__What you should do__
The material below holds the lines to copy: from the one with "right hip: (541, 466)" up to and including the one with "root of tail: (334, 90)". Copy them exactly and skip the pictures.

__Data supplied__

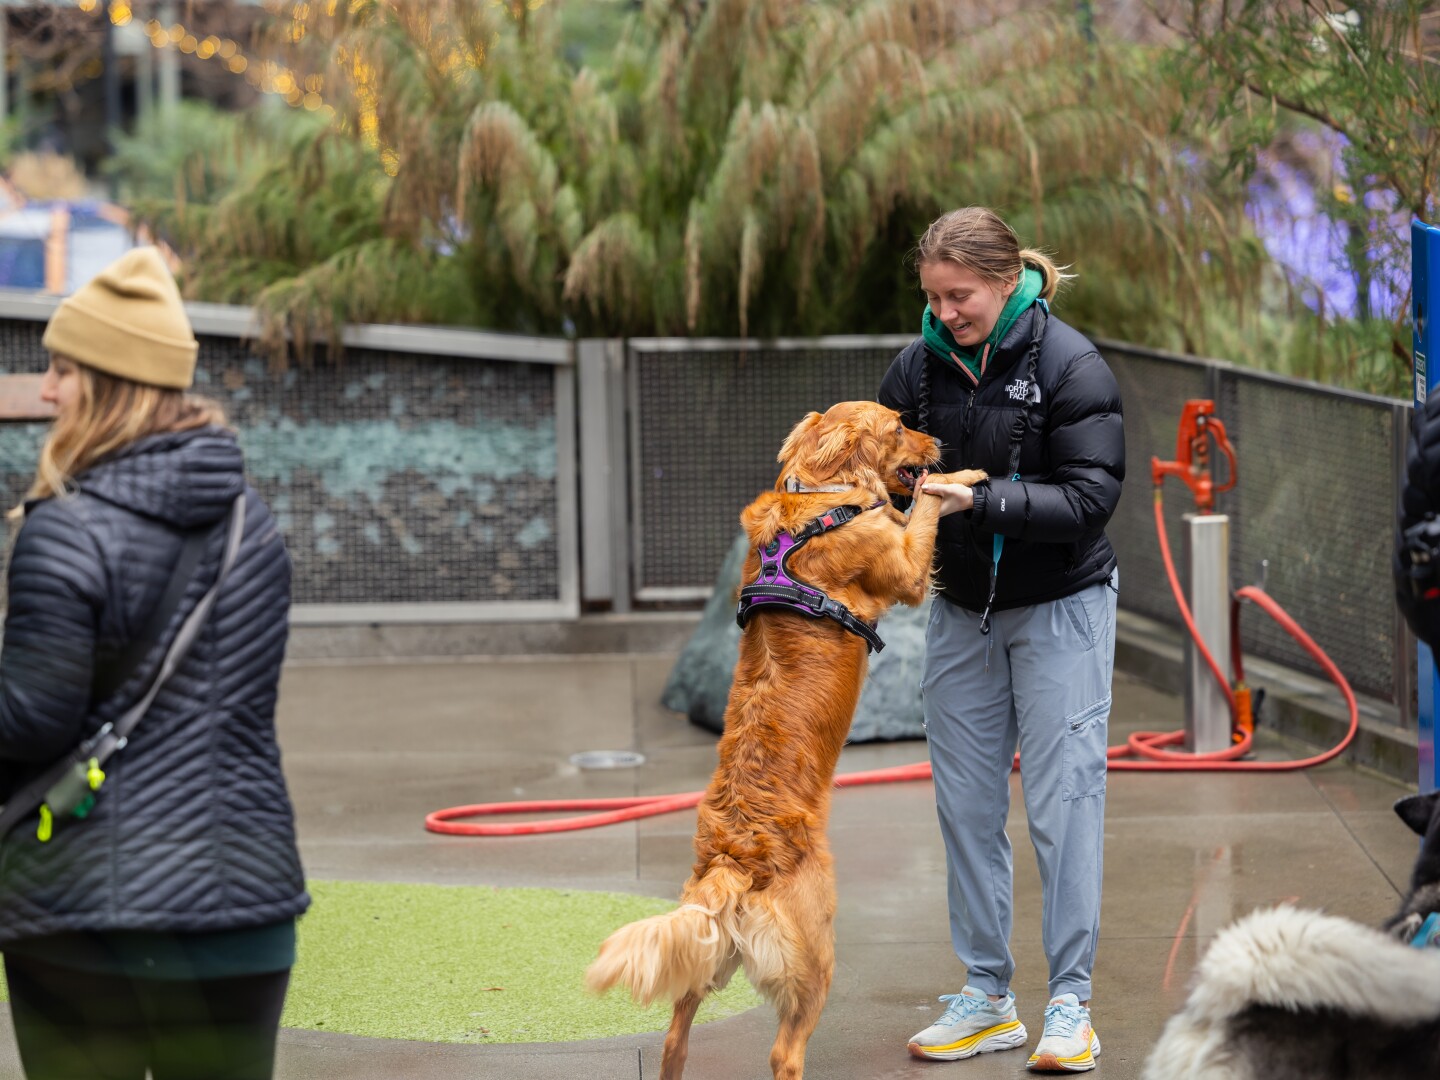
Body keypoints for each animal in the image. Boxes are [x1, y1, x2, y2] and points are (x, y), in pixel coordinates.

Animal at [587, 403, 990, 1077]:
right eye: (898, 425)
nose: (937, 436)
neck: (819, 497)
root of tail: (733, 858)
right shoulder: (906, 567)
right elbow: (925, 507)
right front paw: (961, 475)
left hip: (708, 958)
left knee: (675, 1037)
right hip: (817, 954)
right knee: (785, 1051)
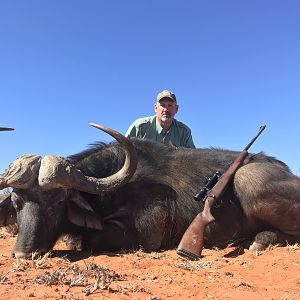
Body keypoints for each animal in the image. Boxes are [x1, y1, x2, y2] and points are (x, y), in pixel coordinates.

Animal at [0, 123, 300, 258]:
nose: (23, 254)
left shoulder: (146, 235)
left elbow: (88, 242)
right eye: (16, 203)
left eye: (57, 203)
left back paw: (259, 240)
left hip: (246, 178)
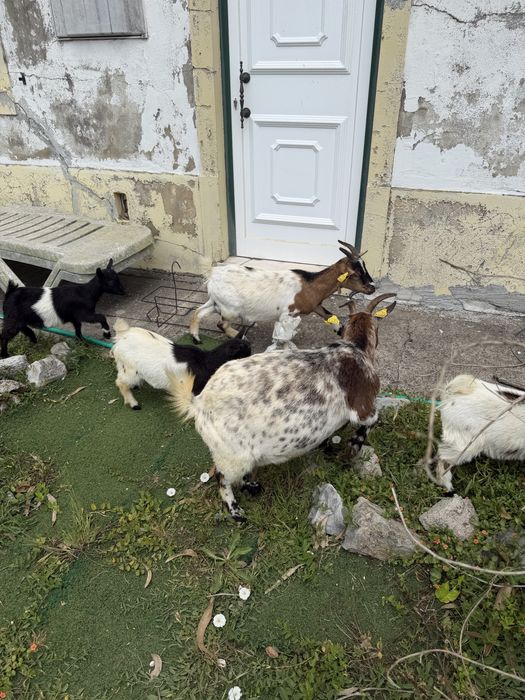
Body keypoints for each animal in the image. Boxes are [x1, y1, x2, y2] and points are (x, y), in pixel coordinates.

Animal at [111, 319, 251, 410]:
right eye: (244, 356)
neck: (205, 362)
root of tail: (122, 335)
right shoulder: (193, 387)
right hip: (130, 369)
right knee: (120, 382)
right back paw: (134, 404)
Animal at [171, 293, 396, 521]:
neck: (355, 348)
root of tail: (199, 402)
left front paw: (329, 447)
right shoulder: (364, 408)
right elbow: (368, 424)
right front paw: (351, 449)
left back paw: (252, 486)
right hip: (232, 454)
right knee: (222, 478)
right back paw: (236, 512)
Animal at [189, 241, 375, 346]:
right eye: (356, 274)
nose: (372, 288)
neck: (311, 285)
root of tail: (213, 272)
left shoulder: (316, 305)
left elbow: (332, 317)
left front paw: (342, 333)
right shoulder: (288, 314)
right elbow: (285, 334)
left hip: (215, 302)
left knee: (198, 312)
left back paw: (196, 338)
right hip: (230, 308)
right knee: (221, 324)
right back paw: (239, 337)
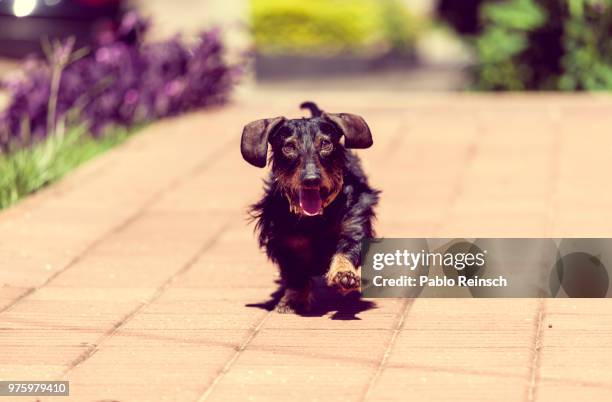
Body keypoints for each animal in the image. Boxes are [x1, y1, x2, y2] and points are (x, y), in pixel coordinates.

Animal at [240, 101, 378, 314]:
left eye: (326, 144)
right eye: (289, 146)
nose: (311, 180)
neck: (315, 219)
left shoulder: (354, 224)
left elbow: (346, 250)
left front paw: (344, 275)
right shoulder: (284, 241)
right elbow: (295, 273)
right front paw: (294, 300)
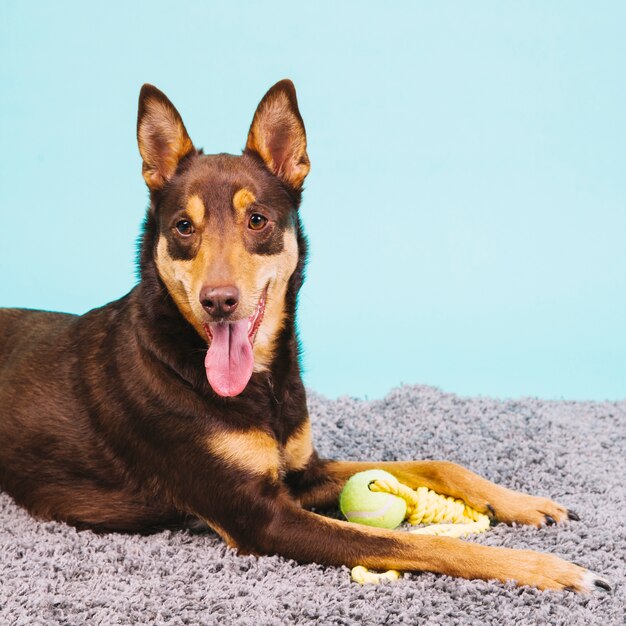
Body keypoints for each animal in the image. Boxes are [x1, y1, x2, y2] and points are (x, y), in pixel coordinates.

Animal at [0, 79, 608, 588]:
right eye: (183, 227)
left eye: (258, 220)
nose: (218, 302)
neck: (258, 384)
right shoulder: (260, 517)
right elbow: (406, 542)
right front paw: (545, 568)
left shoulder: (299, 472)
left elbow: (436, 463)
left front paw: (522, 503)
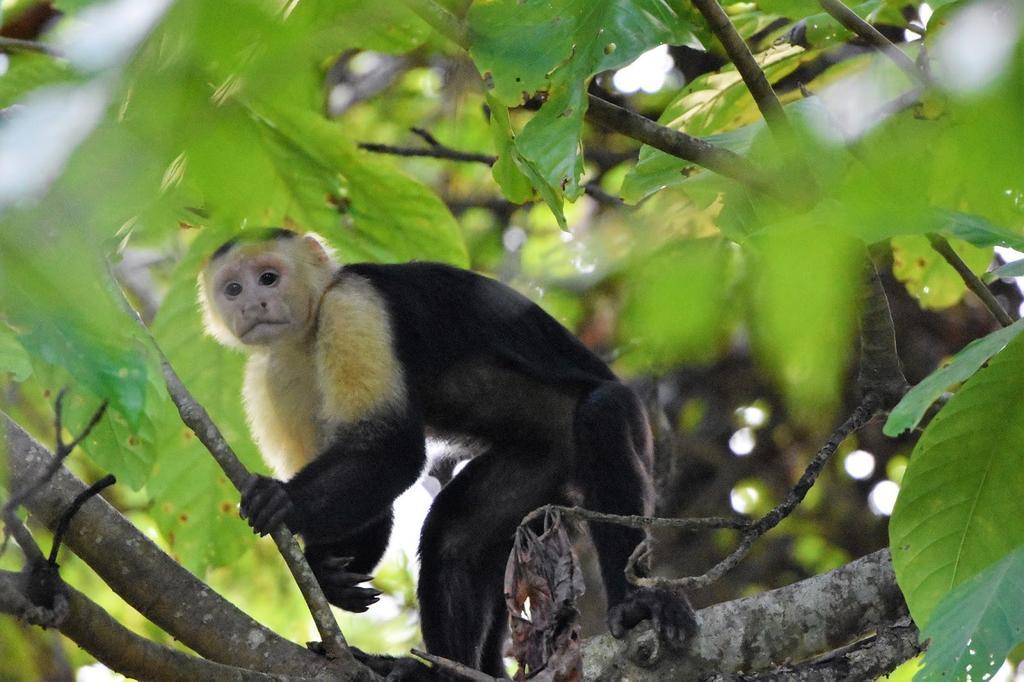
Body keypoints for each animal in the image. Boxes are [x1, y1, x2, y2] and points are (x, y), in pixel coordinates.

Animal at [199, 227, 696, 675]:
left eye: (268, 278)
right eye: (233, 288)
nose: (253, 304)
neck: (310, 325)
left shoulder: (354, 308)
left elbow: (392, 449)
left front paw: (283, 500)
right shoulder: (276, 373)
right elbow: (371, 477)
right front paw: (327, 571)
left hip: (629, 431)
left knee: (603, 414)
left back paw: (636, 603)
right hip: (541, 466)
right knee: (453, 539)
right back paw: (448, 669)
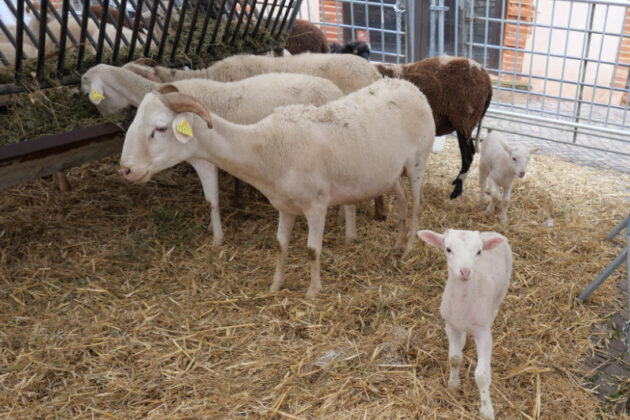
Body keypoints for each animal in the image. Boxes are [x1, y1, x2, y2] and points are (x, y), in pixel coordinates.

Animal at [81, 67, 354, 244]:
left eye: (159, 129)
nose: (126, 170)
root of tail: (334, 90)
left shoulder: (205, 161)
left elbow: (211, 200)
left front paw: (217, 239)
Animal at [121, 77, 436, 296]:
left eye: (160, 128)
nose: (126, 170)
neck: (266, 149)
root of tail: (409, 85)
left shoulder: (317, 205)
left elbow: (312, 249)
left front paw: (312, 291)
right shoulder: (285, 206)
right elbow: (280, 245)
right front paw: (275, 285)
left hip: (417, 162)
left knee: (417, 207)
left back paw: (408, 250)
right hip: (391, 171)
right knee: (403, 201)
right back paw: (397, 244)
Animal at [420, 230, 512, 420]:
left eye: (479, 251)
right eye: (448, 249)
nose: (464, 271)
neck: (462, 305)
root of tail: (491, 232)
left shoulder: (483, 333)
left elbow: (482, 374)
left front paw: (486, 410)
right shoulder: (451, 325)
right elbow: (455, 358)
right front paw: (453, 385)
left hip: (503, 287)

__Answer space__
right hip: (541, 466)
right knee: (453, 539)
right back paw: (448, 669)
Body keypoints for each animal in the image. Boxes are [x1, y1, x2, y2] and points are (x, y), in pixel coordinates.

Animal at [81, 67, 354, 244]:
left eye: (159, 129)
nose: (126, 170)
root of tail: (334, 90)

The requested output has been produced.